念願かなってインターハイに出場。しかし、その晴れ舞台で、いっしょに出場する選手たちの滑りをみて、中村氏はぼうぜんと立ち尽くす。
「なんでこいつらこんなに巧いんだ」。
ただ、それで歩みを止めないのが、中村氏の流儀だ。まったく敵わないと思っていた相手との差をつめる。大学、そして社会人。それが、「スラロームでは、全日本のナショナルチームのメンバーと滑っても遜色ない滑り」につながる。

イタリアへ。スキーの旅はまだつづく。

インターハイのショックを糧に、さらなる高みをめざすべく、大学を卒業後、スキー場を経営する会社に入社する。同期のなかに、天才スキーヤーがいた。
「彼と大の仲良しになってね。彼はのちにナショナルチームにも入るし、プロスキーヤーにもなるくらいだから、断然、ぼくより巧かったんですが、彼を真似、教えてもらっているうちに遠くからみればどちらが滑っているかわからないって言われるようになった。うれしい一言ですよ」。
選手として、スキーに寄り添う。そういう道もあったかもしれない。しかし、スキープレイヤーとして世界と戦っていくには、高いカベがある。好きというだけではできない。
「私がこの会社にいたのは5年くらいです。結婚も経験したし、離婚も経験した。イチからやり直そうと思って、イタリアに渡るんです。それがちょうど29歳の時でした」。
イタリアには、新婚旅行でも訪れている。なんと滞在期間、1ヵ月。「新婚旅行なのにスキーばっかりで1ヵ月でしょ。そういうので愛想つかされちゃったんじゃないかな」と苦笑いする。
何でもスキーには、いくつかのスタイルがあって、中村氏が好きなのは、当時、流行っていたフランスやオーストリアではなく、イタリアスタイルだったそうだ。
ただ、スキーのスタイルだけではなく、イタリアという国やイタリアの人々にも魅了されていたようだ。むろん、目的はスキー技術の向上である。
「とてもいいコーチに教えてもらって、彼らといっしょに日本にスキーの学校をつくりました。冬のシーズンには、イタリアからコーチを招いて。逆に夏のオフシーズンには、生徒たちであるスキーヤーをめざすジュニアたちをイタリアに連れていくといったスタイルです。かれこれ、10年つづけました」。
実は、中村氏。イタリアのスキー場で知り合った女性と二度目の結婚もしている。ファッションの街、イタリア・ミラノでバッグショップを経営していたこともある。

課題
中村氏のスキー遍歴を描いた文章について、最後の文の後に続く内容を書いてください。 記録は参照しなくてかまいません。

保存データ
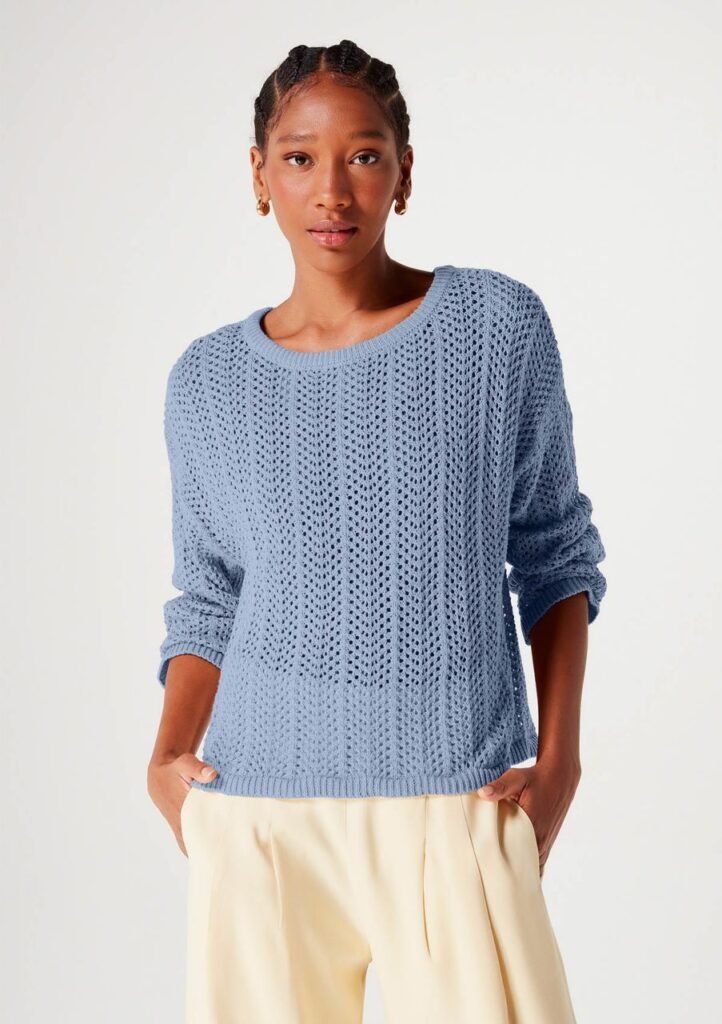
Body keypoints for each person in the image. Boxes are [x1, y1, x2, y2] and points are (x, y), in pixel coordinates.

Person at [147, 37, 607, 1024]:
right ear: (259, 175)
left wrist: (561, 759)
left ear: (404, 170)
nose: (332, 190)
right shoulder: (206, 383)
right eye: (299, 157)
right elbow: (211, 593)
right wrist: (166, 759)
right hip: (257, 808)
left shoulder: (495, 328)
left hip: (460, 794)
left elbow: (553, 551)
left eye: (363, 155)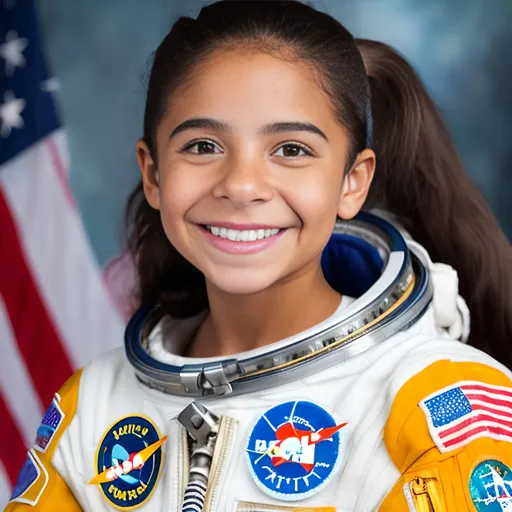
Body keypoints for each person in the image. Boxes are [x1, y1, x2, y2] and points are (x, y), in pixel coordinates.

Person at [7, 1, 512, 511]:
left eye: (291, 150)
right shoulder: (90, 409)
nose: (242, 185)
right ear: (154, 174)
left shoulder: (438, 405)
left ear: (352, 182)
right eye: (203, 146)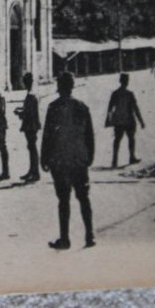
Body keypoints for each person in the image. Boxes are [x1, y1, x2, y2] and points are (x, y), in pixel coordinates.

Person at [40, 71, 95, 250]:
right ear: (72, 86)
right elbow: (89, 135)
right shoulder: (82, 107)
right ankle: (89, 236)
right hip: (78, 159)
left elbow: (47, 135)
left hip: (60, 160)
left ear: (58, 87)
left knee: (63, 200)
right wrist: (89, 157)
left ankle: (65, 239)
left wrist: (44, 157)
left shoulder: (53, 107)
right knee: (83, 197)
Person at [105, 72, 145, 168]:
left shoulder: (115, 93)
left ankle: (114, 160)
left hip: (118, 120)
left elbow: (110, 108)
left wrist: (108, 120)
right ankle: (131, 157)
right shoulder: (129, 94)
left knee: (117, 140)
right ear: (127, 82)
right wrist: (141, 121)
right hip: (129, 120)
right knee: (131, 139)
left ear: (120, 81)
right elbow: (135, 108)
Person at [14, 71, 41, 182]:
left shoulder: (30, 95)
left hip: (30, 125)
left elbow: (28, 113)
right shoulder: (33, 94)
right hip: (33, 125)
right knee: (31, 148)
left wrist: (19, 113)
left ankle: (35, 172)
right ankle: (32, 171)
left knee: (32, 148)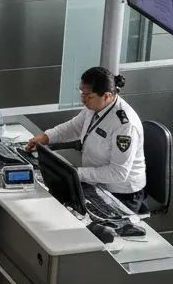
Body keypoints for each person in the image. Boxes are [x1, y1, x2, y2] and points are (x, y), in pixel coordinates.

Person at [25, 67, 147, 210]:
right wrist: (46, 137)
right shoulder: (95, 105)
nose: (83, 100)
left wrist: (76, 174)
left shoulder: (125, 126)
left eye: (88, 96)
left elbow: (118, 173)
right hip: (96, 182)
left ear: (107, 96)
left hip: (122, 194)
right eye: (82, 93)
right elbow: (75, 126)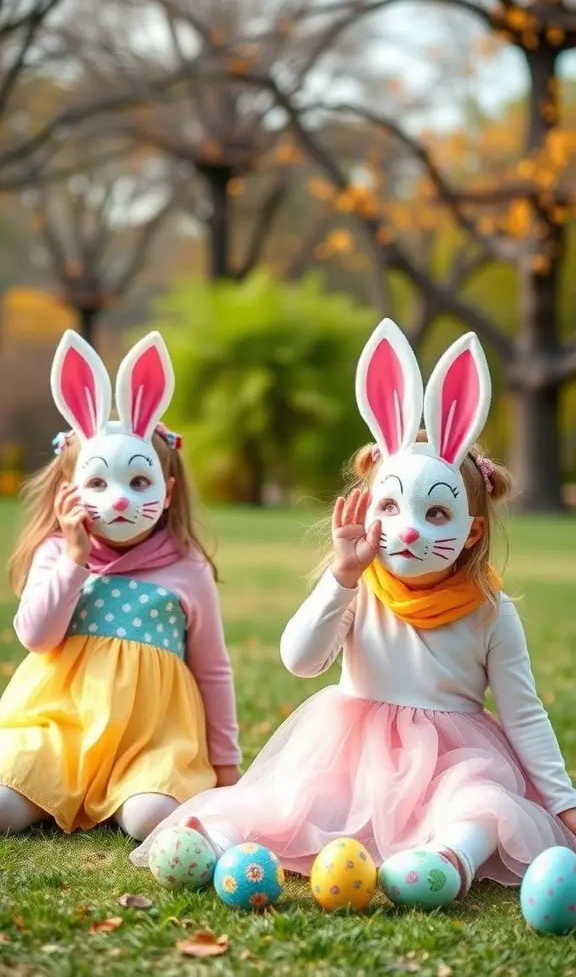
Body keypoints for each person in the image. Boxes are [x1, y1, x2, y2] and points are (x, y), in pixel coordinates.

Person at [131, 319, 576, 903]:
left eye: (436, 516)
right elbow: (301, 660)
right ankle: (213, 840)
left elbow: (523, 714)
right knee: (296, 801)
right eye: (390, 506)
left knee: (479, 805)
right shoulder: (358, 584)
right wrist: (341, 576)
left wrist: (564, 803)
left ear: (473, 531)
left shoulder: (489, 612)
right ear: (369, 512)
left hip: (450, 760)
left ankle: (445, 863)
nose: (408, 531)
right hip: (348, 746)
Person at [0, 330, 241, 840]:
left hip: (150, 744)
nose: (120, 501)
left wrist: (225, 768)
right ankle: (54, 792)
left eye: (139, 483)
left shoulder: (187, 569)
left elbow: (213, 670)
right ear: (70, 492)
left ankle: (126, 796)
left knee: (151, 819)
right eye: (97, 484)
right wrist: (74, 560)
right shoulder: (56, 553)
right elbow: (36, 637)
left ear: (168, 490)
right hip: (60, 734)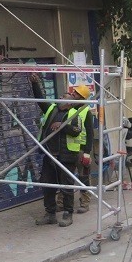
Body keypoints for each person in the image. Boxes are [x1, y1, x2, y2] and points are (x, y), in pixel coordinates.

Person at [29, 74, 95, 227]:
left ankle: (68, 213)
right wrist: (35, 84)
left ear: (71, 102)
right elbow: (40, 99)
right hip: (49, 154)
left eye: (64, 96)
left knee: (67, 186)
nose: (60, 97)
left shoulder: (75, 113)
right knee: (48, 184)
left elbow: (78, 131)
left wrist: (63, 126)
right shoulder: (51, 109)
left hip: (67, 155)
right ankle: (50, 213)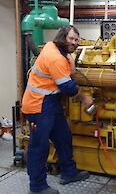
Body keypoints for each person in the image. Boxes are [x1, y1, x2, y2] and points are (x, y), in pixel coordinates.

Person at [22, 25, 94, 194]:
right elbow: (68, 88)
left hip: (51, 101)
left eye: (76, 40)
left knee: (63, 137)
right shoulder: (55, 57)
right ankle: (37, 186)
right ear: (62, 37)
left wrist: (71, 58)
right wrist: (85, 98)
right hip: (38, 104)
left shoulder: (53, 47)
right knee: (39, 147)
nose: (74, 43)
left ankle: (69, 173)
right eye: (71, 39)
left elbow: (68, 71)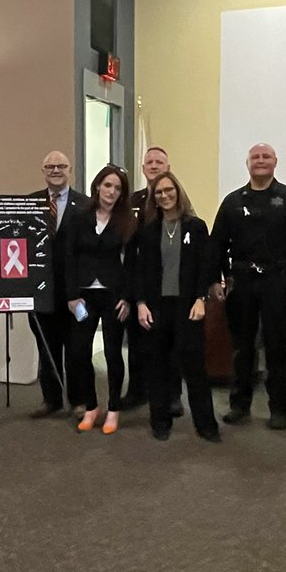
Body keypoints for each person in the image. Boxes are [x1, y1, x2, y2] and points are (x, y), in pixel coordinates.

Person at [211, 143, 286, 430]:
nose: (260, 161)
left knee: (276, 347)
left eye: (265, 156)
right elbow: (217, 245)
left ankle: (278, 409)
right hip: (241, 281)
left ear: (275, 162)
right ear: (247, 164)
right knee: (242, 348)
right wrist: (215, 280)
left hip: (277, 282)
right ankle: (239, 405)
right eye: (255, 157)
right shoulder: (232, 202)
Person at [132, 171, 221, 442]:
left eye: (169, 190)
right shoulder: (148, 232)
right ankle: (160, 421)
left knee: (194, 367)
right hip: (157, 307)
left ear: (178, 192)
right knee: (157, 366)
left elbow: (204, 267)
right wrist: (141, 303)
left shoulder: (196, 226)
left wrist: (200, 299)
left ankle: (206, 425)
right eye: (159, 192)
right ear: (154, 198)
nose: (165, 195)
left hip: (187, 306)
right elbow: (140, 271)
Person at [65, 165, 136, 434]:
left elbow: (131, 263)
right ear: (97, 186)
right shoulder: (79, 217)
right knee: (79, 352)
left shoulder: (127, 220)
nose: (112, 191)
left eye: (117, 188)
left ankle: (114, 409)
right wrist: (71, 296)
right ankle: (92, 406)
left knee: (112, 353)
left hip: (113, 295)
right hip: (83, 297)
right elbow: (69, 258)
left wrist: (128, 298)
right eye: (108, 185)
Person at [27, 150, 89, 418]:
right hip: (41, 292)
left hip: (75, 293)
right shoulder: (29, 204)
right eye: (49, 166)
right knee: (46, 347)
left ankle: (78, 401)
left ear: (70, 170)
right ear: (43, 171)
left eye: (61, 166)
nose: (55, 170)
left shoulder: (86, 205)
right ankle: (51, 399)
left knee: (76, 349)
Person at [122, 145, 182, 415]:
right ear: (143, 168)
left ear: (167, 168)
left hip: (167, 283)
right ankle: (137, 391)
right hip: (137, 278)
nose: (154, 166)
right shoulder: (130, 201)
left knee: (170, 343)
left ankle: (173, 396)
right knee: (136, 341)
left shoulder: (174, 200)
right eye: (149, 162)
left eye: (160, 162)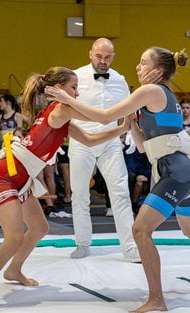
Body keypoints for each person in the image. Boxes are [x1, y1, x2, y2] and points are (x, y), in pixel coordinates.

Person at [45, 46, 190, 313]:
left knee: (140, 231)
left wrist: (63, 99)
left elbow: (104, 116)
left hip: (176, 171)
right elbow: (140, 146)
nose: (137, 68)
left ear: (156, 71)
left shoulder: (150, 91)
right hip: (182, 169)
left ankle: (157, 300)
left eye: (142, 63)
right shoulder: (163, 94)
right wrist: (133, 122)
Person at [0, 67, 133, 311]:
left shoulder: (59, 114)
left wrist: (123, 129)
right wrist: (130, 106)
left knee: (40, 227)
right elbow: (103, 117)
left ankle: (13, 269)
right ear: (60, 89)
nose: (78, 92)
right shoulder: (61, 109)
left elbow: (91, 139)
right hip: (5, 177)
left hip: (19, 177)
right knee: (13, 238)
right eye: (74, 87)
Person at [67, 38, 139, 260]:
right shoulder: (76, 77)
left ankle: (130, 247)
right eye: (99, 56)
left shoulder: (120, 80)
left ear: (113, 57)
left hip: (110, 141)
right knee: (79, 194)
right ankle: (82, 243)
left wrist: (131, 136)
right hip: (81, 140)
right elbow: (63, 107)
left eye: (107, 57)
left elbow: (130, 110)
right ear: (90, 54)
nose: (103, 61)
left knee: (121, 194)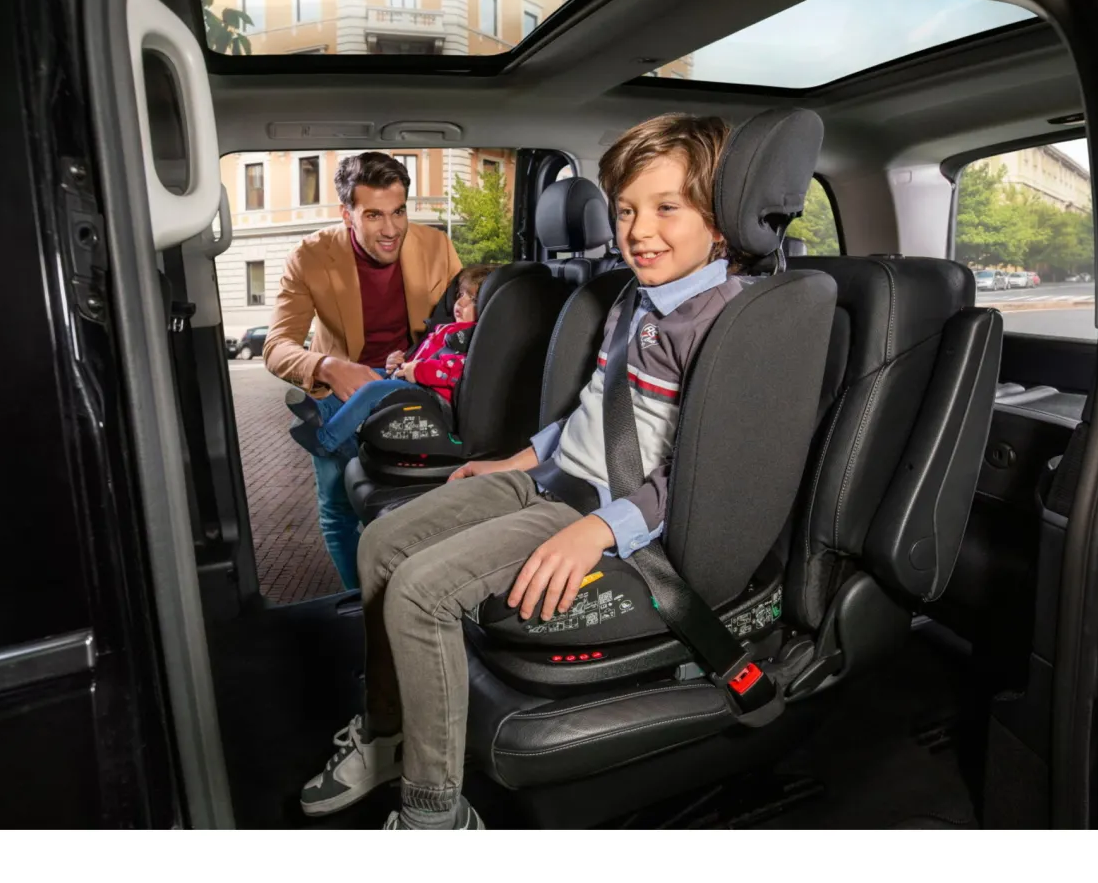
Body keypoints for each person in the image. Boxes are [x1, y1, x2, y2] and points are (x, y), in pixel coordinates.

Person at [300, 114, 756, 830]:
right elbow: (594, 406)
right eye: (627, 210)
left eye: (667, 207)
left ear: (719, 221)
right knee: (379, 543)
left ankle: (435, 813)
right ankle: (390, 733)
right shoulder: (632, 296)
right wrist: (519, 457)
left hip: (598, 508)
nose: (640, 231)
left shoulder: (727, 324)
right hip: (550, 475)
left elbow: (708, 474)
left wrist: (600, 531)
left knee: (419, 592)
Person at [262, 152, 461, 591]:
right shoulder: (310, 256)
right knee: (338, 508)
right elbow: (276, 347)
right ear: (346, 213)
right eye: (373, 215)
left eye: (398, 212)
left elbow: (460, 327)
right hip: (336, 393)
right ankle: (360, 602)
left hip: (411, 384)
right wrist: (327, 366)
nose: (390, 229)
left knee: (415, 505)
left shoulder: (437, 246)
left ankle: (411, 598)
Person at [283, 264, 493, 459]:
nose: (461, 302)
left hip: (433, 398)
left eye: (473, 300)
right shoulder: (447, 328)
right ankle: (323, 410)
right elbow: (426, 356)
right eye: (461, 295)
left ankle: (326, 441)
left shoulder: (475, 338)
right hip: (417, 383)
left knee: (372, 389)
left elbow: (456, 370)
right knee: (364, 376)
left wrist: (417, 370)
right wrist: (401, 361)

解答
ともかく、スキーを通して、日本とイタリアを結ぶ。我々にとって当時のイタリアは知っているはいるが、観たこともない半ば想像の国だった。
「そうですね。日本人にとっては、地中海のどちらかといえば、あったかい国ってイメージだと思います。ただ、北は、アルプスなんです。南と北じゃ、ぜんぜん違いますね。気候も、風土も」。
最初に渡った時には、言葉もろくにしゃべれなかったそうだ。むろん、異境である。「恐怖とか、そういうのはなかったですね。それを感じられないほど一生懸命だったんでしょう」。
「選手をつづけるのは無理だ」と思ったのも、この頃だという。「レストランやホテルに興味を持ったのも、この頃です。いつか、ヨーロッパにあるような小さくても質のいいスキー場を日本につくりたいと思ったのがきっかけです」。
イタリアと日本を中村氏も行き来する。コーチたちイタリア人とのつながりも濃くなる。かたわらにいるのは、イタリア人の奥様だ。

「サルヴァトーレ」。

中村氏の人生は、波乱万丈である。しかし、すべてをサラリと語られる。日本のスキー技術の向上に果たした役割も、けっして小さくないはずだ。しかし、自慢げに語ることもしない。伝わってきたのは、「いかにスキーが好きだったか」ということ。まるで子どものようでもある。
 とはいえ、中村氏がピュアであればあるほど、利用されてしまうケースもなくはない。このあとは、日本に生活を戻し、「サルヴァトーレ」を開いてからの話である。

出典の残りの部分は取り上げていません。